米・イスラエルの国際法違反の先制攻撃で始まったイラン戦争は、米軍が駐留する中東諸国を戦火に巻き込み、米軍基地がこれらの国の平和と安全を守るものではない現実を浮き彫りにしています。
カイロで米沢博史記者
米軍基地を抱える湾岸協力会議(GCC)(注)諸国のオマーン、カタール、クウェート、サウジアラビア、バーレーン、アラブ首長国連邦(UAE)は、米国から対イラン攻撃の事前協議や通知もなしに戦争に巻き込まれ、イランの攻撃を受けています。イランの攻撃で4日までにGCC諸国で27人が死亡しています。
交渉が台無しに
攻撃直前までイラン核問題を巡る米国とイランの間接協議を仲介していたオマーン外相は「進行中の活発で真剣な交渉が台無しにされた」「米国の利益にも世界平和の大義にもならない」と非難しました。オマーンの仲介による協議中に米国が先制攻撃をしたのは昨年6月に続き2回目です。

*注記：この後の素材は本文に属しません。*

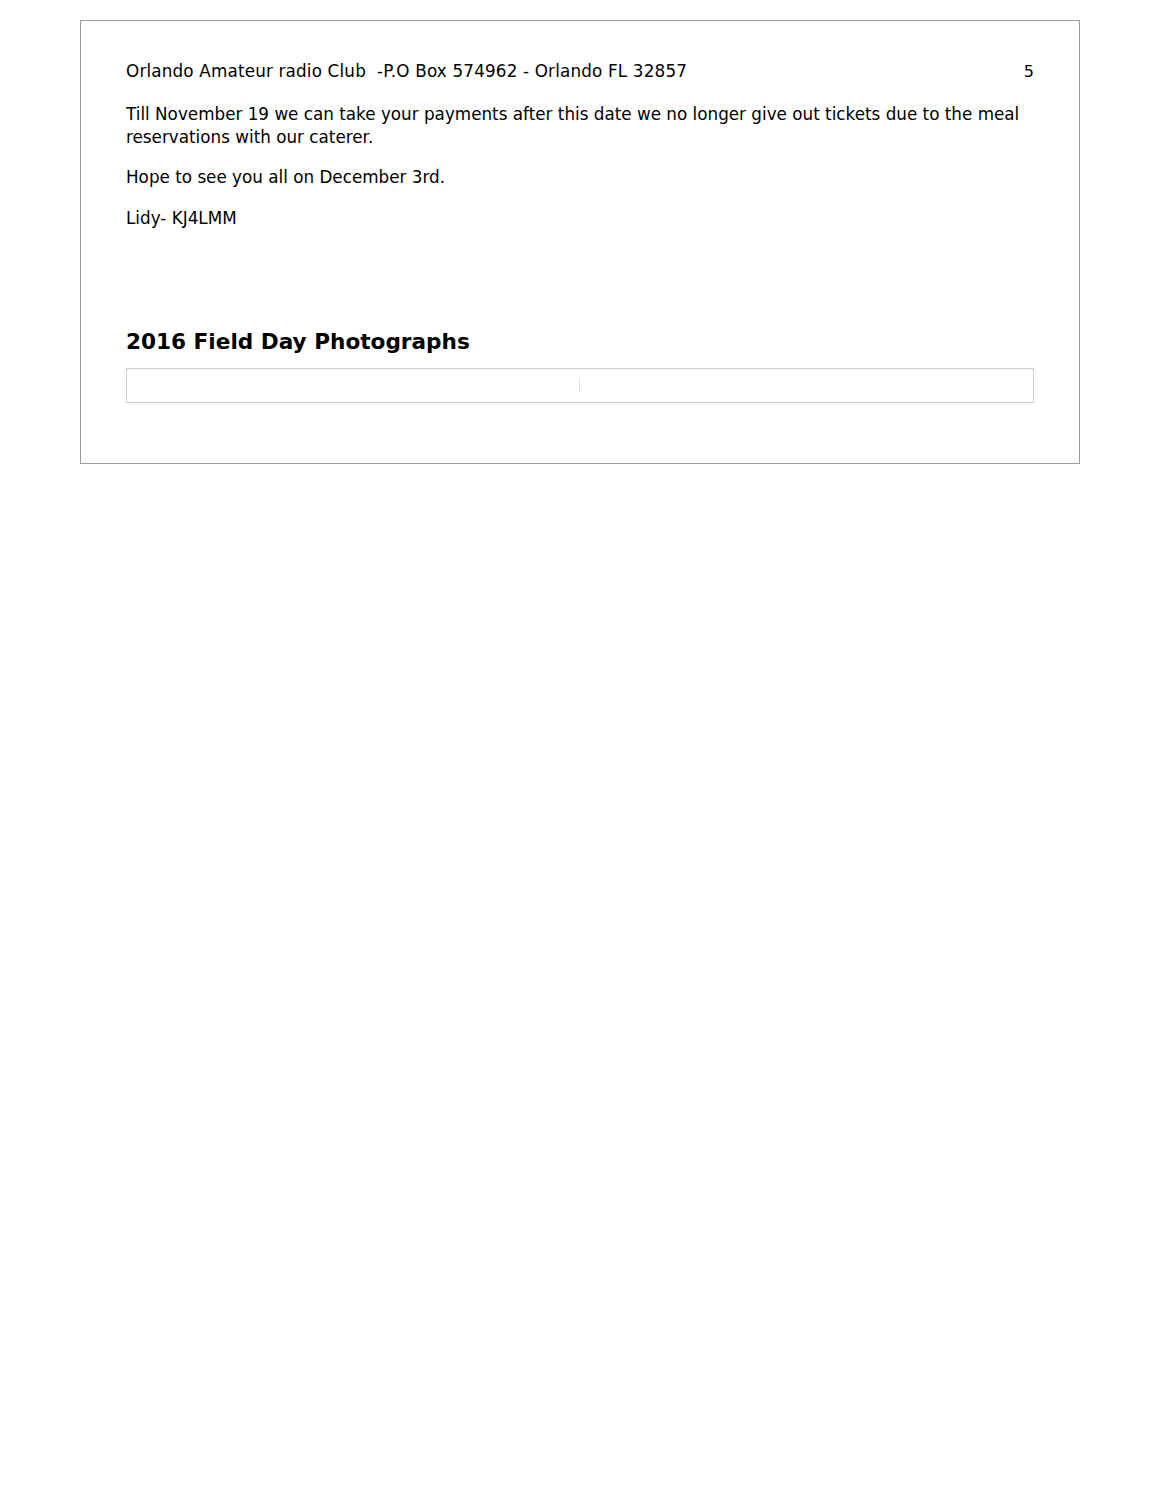Orlando Amateur radio Club -P.O Box 574962 - Orlando FL 32857
5
Till November 19 we can take your payments after this date we no longer give out tickets due to the meal reservations with our caterer.
Hope to see you all on December 3rd.
Lidy- KJ4LMM
2016 Field Day Photographs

中東の勢力争いで対立していたGCC諸国とイランは2020年代に入り、関係改善を進めてきました。22年8月にUAEとクウェートがイランに大使を再派遣し、外交関係を修復・正常化。23年3月にはサウジアラビアが、イラクとオマーンのお膳立てと中国の仲介でイランと関係正常化を果たしました。